Dear listeners,
This week’s show takes a look at federal charges in the widely discussed Charlotte train murder case. Decarlos Dejuan Brown, caught on camera stabbing Iryna Zarutska, has been charged with a federal capital crime. Murder, of course, is not generally a federal crime. But because the murder happened on a train, the Feds have charged it as a violation of 18 USC § 1992, which prohibits “an act, including the use of a dangerous weapon, with the intent to cause death or serious bodily injury to any person” in various transportation-related places, including on train tracks.
As Ken notes, this statute was designed as an anti-terror one, and many of its other provisions refer to more classic terrorism-type situations, like the use of biological agents on trains, or attacks on vehicles containing nuclear waste. But subsection (a)(7) of the statute is written — intentionally or not — in a way that plausibly turns any assault with a dangerous weapon on a train into a federal crime (and, if the assault leads to death, a federal capital crime).
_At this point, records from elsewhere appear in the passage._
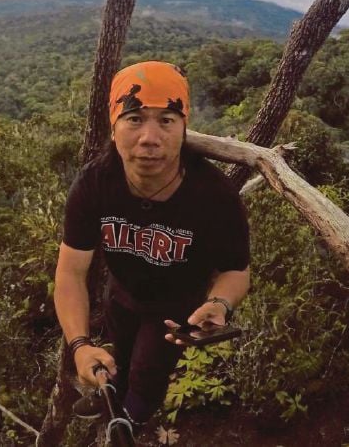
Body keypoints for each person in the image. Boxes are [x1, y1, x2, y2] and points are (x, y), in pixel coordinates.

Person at [54, 60, 250, 431]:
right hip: (121, 295)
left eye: (166, 120)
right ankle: (114, 397)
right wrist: (80, 344)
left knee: (149, 370)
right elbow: (70, 272)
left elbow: (235, 271)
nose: (149, 137)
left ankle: (130, 423)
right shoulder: (96, 184)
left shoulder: (213, 195)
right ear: (114, 126)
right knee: (120, 357)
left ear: (183, 127)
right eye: (135, 118)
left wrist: (219, 303)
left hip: (175, 312)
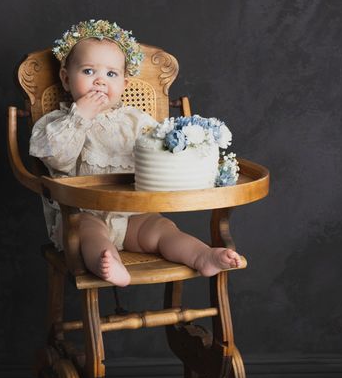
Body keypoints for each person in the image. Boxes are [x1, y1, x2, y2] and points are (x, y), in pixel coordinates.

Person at [30, 19, 242, 286]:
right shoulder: (57, 123)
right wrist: (80, 117)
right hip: (80, 215)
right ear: (65, 78)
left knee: (163, 230)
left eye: (111, 74)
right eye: (87, 71)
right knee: (90, 233)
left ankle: (202, 256)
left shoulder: (135, 120)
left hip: (131, 216)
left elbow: (160, 149)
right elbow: (56, 159)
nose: (99, 81)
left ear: (124, 83)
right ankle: (107, 262)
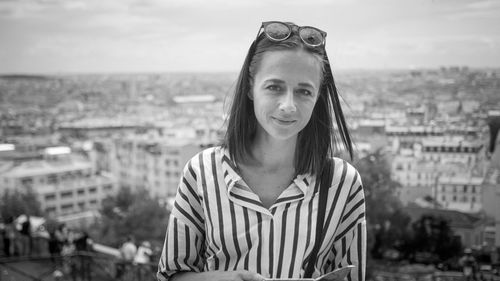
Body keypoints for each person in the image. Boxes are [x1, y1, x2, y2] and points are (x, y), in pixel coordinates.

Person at [157, 21, 366, 281]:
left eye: (303, 91)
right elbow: (171, 273)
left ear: (317, 98)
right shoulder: (202, 173)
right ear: (249, 88)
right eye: (274, 87)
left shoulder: (342, 183)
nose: (288, 105)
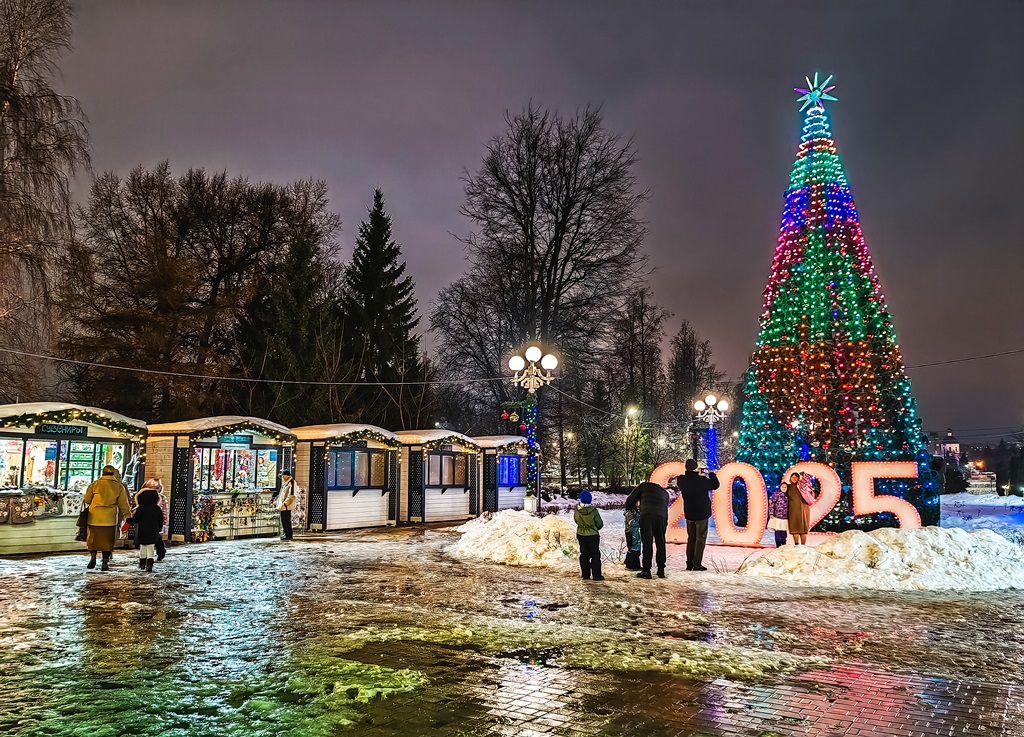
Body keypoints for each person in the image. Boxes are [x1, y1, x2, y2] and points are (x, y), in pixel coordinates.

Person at [82, 465, 131, 571]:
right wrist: (128, 516)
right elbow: (124, 505)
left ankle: (93, 557)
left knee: (93, 539)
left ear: (102, 473)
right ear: (113, 474)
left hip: (94, 517)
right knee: (107, 541)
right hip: (109, 518)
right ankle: (104, 562)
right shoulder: (119, 486)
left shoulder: (95, 484)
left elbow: (87, 500)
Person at [677, 459, 720, 571]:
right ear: (696, 467)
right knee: (700, 538)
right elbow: (715, 485)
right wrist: (710, 473)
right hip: (701, 513)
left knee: (691, 538)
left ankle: (689, 563)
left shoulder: (681, 480)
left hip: (689, 513)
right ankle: (697, 563)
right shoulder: (701, 480)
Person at [625, 480, 670, 579]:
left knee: (647, 542)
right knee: (660, 542)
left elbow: (630, 500)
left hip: (647, 515)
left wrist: (630, 510)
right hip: (662, 516)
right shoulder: (664, 492)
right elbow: (666, 504)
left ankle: (646, 571)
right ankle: (661, 570)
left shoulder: (644, 486)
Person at [126, 487, 164, 572]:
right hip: (153, 530)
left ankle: (142, 563)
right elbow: (160, 520)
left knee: (143, 547)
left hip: (142, 530)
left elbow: (136, 519)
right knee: (150, 547)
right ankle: (150, 563)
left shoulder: (141, 509)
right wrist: (159, 529)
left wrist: (128, 520)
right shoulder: (157, 509)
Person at [573, 491, 604, 581]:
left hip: (581, 534)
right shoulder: (594, 511)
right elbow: (600, 524)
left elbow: (576, 520)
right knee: (595, 555)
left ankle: (585, 574)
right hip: (593, 535)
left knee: (584, 554)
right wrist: (593, 528)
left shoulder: (577, 510)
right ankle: (597, 575)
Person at [136, 479, 169, 561]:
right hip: (154, 522)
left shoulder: (141, 496)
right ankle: (157, 553)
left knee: (154, 538)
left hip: (148, 521)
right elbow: (165, 511)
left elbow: (165, 511)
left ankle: (149, 556)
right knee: (155, 538)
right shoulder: (159, 498)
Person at [785, 472, 815, 545]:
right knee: (794, 527)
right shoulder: (788, 487)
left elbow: (811, 494)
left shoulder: (803, 487)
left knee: (803, 528)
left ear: (799, 478)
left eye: (796, 477)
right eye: (793, 477)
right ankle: (796, 544)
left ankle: (803, 545)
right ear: (790, 478)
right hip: (792, 510)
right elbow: (781, 494)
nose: (794, 478)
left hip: (804, 509)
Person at [276, 471, 297, 540]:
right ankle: (286, 533)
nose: (282, 477)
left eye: (283, 476)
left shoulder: (291, 482)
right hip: (283, 505)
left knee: (286, 520)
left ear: (287, 476)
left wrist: (285, 504)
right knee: (284, 520)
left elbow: (292, 495)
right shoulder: (286, 483)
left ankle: (288, 535)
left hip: (286, 506)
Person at [767, 482, 789, 547]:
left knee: (783, 531)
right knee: (778, 530)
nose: (784, 488)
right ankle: (778, 544)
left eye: (785, 487)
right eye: (783, 487)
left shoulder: (788, 495)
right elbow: (772, 504)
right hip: (777, 515)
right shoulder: (776, 494)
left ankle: (784, 543)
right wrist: (771, 513)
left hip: (785, 516)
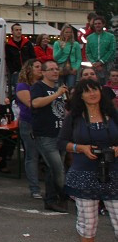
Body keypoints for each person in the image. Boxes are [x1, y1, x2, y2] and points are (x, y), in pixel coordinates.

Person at [59, 78, 118, 242]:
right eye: (87, 91)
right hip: (84, 173)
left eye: (96, 90)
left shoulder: (113, 114)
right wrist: (80, 148)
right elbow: (62, 142)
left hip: (115, 173)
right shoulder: (74, 117)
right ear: (80, 95)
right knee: (87, 220)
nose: (92, 94)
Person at [31, 59, 70, 213]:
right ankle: (64, 196)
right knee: (58, 168)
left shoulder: (58, 89)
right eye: (51, 69)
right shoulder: (38, 87)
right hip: (45, 135)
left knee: (53, 169)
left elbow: (62, 110)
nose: (55, 71)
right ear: (44, 72)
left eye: (56, 69)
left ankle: (52, 199)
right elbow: (35, 103)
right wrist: (56, 94)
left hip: (60, 134)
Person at [14, 59, 43, 199]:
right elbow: (33, 104)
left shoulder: (45, 85)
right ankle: (34, 188)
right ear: (29, 69)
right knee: (32, 156)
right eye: (37, 67)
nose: (40, 69)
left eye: (41, 67)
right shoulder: (22, 86)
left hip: (45, 124)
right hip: (29, 123)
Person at [5, 24, 35, 93]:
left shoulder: (27, 43)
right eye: (17, 30)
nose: (19, 31)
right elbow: (8, 59)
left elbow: (33, 56)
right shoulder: (9, 45)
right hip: (16, 71)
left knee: (30, 89)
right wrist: (13, 70)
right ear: (12, 31)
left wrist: (31, 67)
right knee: (18, 90)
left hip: (28, 70)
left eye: (20, 30)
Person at [86, 16, 115, 84]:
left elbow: (112, 50)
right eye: (95, 24)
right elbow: (88, 52)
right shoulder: (89, 38)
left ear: (103, 24)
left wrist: (101, 61)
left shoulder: (110, 36)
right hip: (94, 65)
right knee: (95, 84)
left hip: (108, 64)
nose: (97, 25)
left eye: (99, 23)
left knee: (109, 84)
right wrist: (94, 63)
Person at [53, 24, 82, 89]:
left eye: (70, 32)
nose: (68, 34)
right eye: (66, 32)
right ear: (62, 33)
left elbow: (79, 58)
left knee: (71, 87)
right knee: (60, 87)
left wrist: (76, 68)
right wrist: (61, 49)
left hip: (72, 68)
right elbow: (55, 57)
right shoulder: (57, 43)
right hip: (61, 68)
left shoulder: (75, 44)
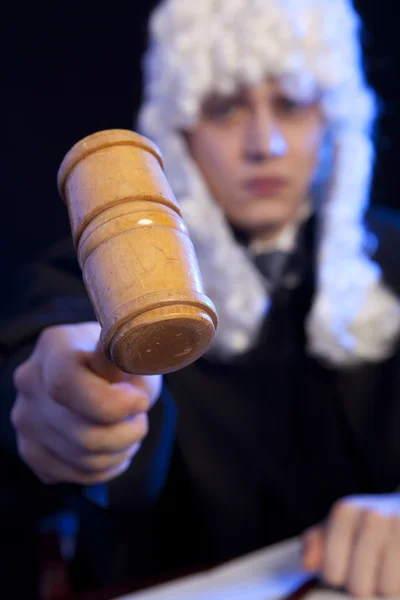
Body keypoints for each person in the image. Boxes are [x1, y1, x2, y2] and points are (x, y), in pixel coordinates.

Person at [2, 0, 400, 597]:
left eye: (291, 104)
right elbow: (49, 343)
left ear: (332, 119)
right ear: (182, 129)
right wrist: (64, 395)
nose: (263, 144)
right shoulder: (84, 276)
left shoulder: (394, 258)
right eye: (224, 108)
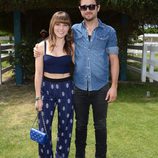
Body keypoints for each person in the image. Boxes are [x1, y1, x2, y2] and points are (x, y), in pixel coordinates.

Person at [72, 0, 119, 158]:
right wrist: (39, 47)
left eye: (91, 6)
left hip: (101, 88)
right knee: (80, 127)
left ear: (98, 8)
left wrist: (114, 86)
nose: (88, 10)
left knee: (100, 127)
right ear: (80, 10)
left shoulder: (109, 31)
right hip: (79, 87)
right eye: (84, 7)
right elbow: (56, 42)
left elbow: (114, 59)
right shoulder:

Using the law this way isn’t an innovation by the Trump administration: Under President Biden, federal prosecutors used the same law to prosecute a man who shot several passengers (but did not kill any of them) on a New York City subway train.
Meanwhile, the Supreme Court will soon weigh in on the IEEPA tariffs case — the court has set a fast briefing schedule and will hear arguments in June. Because of the scrambled ideological alignments seen in the lower courts, it’s hard to predict what the court will do on the issue. But on other topics — including a dismissal from the Federal Trade Commission board and the rules governing ICE raids in Los Angeles — the court has given the Trump administration further relief on the shadow docket and appears likely to do so in final judgments as well.
That’s all in this week’s show, plus: The Babylon Bee lawsuit that got California’s anti-deepfake law thrown out as unconstitutional; FBI agents suing over their political terminations (and why they stand a better chance in the courts than the various fired commissioners); the collapse of Michigan’s fake elector prosecution; another court decision upholding a judgment E. Jean Carroll won from President Trump; and the unhinged pro-se filings from would-be Trump assassin Ryan Wesley Routh (filed, of course, to Judge Aileen Cannon).